TADRSGR 090919 ernstig tekortschieten tzv informeren over kansen en strategie; onvoldoende voortvarendheid; laatdunkende en onwelwillende toon; schorsing
5. BEOORDELING
5.1 De raad stelt op basis van klachtdossier vast dat klaagster, kort samengevat weergegeven, sinds 2005 diverse artsen heeft geconsulteerd, onder meer naar aanleiding van acute medische klachten. Klaagster heeft diverse medische behandelingen ondergaan, waaronder operaties. Bij dit alles zijn, volgens klaagster, door diverse artsen en/of medische instellingen fouten gemaakt bij het stellen van diagnoses en bij uitgevoerde behandelingen. Volgens klaagster heeft zij als gevolg van dit alles letselschade geleden. In de letselschadezaken die klaagster voert en heeft gevoerd tegen de diverse artsen en medische instellingen stelt klaagster zich op het standpunt dat, zeer zakelijk weergegeven, haar medische klachten en (na complicaties) ondergane operaties en behandelingen, zijn te herleiden tot in 2009 en 2010 gediagnosticeerde aandoeningen. Althans, deze klachten en (extra) behandelingen hadden voorkomen kunnen worden als haar behandelaars zich voldoende rekenschap hadden gegeven van de diagnose uit 2009.
5.2 Klaagster heeft verweerder om bijstand verzocht bij, in ieder geval, geschillen met DAS, het MRC Aardenburg en het HMC.
5.3 De raad stelt voorop dat het klachtdossier lastig te doorgronden is. De reden daarvan is in ieder geval gelegen in het ontbreken van een opdrachtbevestiging van verweerder aan klaagster. Verweerder heeft nagelaten om, bij aanvang van zijn werkzaamheden, uiteen te zetten welke zaken hij voor klaagster zou behandelen, welke strategie hij daarin adviseerde en voor wiens rekening de kosten zouden komen. Door dit verzuim heeft verweerder voor klaagster de onduidelijkheid en de onzekerheid gecreëerd die de grondslag vormt van deze klachtzaak. Reeds op dit punt heeft verweerder niet gehandeld zoals het een behoorlijk handelend advocaat betaamt. De klacht is in zoverre gegrond.
DAS
5.4 De raad begrijpt dat de bijstand van verweerder aan klaagster in het geschil met het HMC door DAS zou worden gefinancierd en dat daarvoor een kostenmaximum is overeengekomen. In het geschil met het MRC Aardenburg heeft verweerder aan DAS verzocht om aan hem opdracht te geven en om budget ter beschikking te stellen. Het geschil tussen DAS en klaagster betrof enerzijds de dekking en de polisvoorwaarden en houdt dus verband met de bijstand van verweerder in de zaken tegen het HMC en het MRC Aardenburg. Het geschil met DAS betrof anderzijds de kwaliteit van de dienstverlening van DAS aan klaagster in de letselschadekwesties tegen (onder meer) het HMC en het MRC Aardenburg die DAS in behandeling had, voordat deze door verweerder werden overgenomen.

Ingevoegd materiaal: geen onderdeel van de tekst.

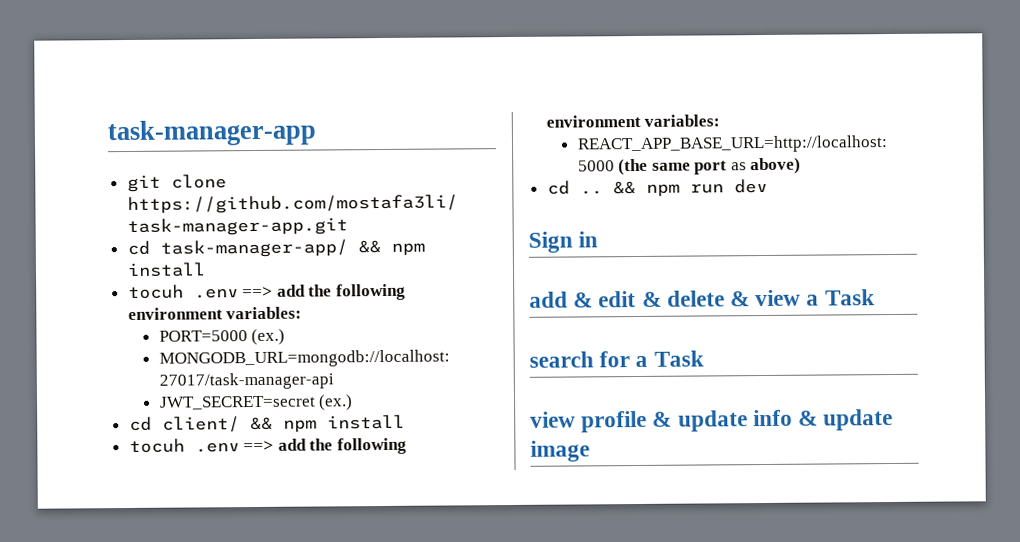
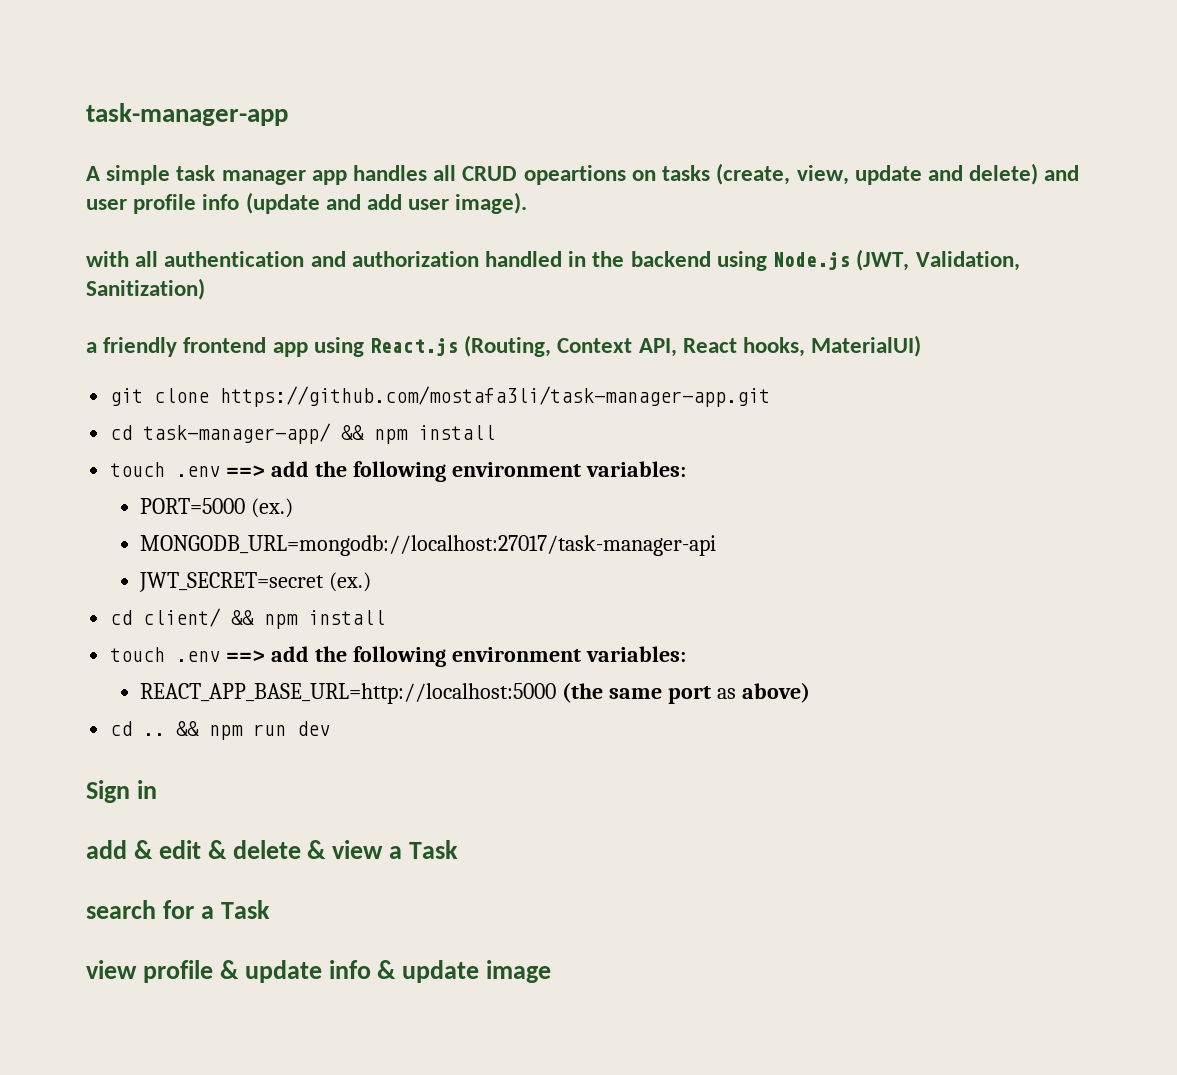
(317, 133) none -> [86,163,1080,185] [86,192,528,214] [86,249,1020,271] [86,278,205,300] [86,335,922,357] // A simple task manager app handles all CRUD opeartions on tasks (create, view, update and delete) and user profile info (update and add user image). // with all authentication and authorization handled in the backend using Node.js (JWT, Validation, Sanitization) // a friendly frontend app using React.js (Routing, Context API, React hooks, MaterialUI)
[127,284,184,300] tocuh -> [110,462,166,477] touch
[128,438,185,454] tocuh -> [110,647,166,662] touch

5.5 De raad stelt vast dat verweerder voor de geschillen met DAS een toevoeging heeft aangevraagd, dat deze toevoeging is verleend en dat klaagster haar eigen bijdrage heeft voldaan. Het staat vast dat verweerder op 22 maart 2017 klaagster heeft laten weten dat hij een brief zal opstellen aan DAS, maar wat hij daarna heeft gedaan is niet duidelijk. Het is onduidelijk of verweerder vervolgens werkzaamheden heeft verricht ten aanzien van het geschil over de kwaliteit van dienstverlening van DAS en, zo ja, welke werkzaamheden. Voor zover verweerder geen werkzaamheden heeft verricht valt hem inactiviteit te verwijten. Voor zover verweerder wel werkzaamheden heeft verricht valt hem te verwijten dat hij is tekortgeschoten in zijn plicht om duidelijk met zijn cliënt te communiceren over zijn werkzaamheden. Klachtonderdeel a is in zoverre gegrond.
5.6 De raad stelt verder vast dat verweerder met DAS heeft gedebatteerd over de dekking en de vergoeding van zijn werkzaamheden en dat verweerder de uren die hij aan dat debat heeft besteed heeft opgevoerd op de declaraties die hij bij DAS heeft ingediend. Voor dit debat was, zo leidt de raad af uit de brief van verweerder aan de Raad voor Rechtsbijstand van 15 maart 2017, een toevoeging aangevraagd en verleend. Uit dit alles concludeert de raad dat verweerder jegens klaagster onduidelijk is geweest over de financiering van zijn werkzaamheden. Ook op dit punt is verweerder aldus jegens klaagster tekortgeschoten en heeft hij niet gehandeld zoals dat een behoorlijk handelend advocaat betaamt. Uit dit alles volgt dat klachtonderdeel k gegrond is.
Het HMC
5.7 In verband met het geschil met het HMC verwijt klaagster verweerder in de kern traagheid en gebrekkige communicatie. De raad is van oordeel dat deze verwijten terecht zijn en licht dit als volgt toe.
5.8 In december 2013 heeft DAS het HMC aansprakelijk gesteld voor door klaagster geleden schade. Omstreeks maart/april 2017 heeft verweerder de behandeling van de kwestie op zich genomen, waarbij hij aan DAS heeft geschreven dat hij ernaar streeft de zaak voortvarend te behandelen omdat de behandeling tot dan toe te lang stil heeft gelegen.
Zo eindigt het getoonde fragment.